EXTRACTED DATA
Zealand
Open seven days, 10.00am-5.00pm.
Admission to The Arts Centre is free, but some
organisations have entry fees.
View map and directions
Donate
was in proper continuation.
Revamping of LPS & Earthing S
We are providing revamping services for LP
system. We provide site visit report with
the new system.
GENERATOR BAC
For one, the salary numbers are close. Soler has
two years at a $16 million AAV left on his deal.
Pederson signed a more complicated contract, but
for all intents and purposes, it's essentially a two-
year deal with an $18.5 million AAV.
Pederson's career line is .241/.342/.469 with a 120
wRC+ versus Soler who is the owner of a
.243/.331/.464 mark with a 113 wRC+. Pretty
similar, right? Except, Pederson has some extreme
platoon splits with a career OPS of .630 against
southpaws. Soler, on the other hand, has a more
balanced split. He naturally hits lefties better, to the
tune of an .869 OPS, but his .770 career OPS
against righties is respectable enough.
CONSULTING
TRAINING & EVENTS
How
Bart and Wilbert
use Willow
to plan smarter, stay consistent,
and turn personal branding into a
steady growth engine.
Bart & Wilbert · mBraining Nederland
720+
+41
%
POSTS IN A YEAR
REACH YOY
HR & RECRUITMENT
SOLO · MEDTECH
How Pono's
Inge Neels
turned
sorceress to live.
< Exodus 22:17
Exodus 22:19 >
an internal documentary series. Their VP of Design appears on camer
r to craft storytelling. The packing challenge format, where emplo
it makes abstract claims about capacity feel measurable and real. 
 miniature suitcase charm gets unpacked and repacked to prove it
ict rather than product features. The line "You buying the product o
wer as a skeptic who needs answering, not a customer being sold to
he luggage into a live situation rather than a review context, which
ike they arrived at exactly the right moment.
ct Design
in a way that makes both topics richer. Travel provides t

REQUIREMENT
Please quote the data above, starting with its first line and ending after the line that contains "113 wRC+. Pretty".

TASK ANSWER
Zealand
Open seven days, 10.00am-5.00pm.
Admission to The Arts Centre is free, but some
organisations have entry fees.
View map and directions
Donate
was in proper continuation.
Revamping of LPS & Earthing S
We are providing revamping services for LP
system. We provide site visit report with
the new system.
GENERATOR BAC
For one, the salary numbers are close. Soler has
two years at a $16 million AAV left on his deal.
Pederson signed a more complicated contract, but
for all intents and purposes, it's essentially a two-
year deal with an $18.5 million AAV.
Pederson's career line is .241/.342/.469 with a 120
wRC+ versus Soler who is the owner of a
.243/.331/.464 mark with a 113 wRC+. Pretty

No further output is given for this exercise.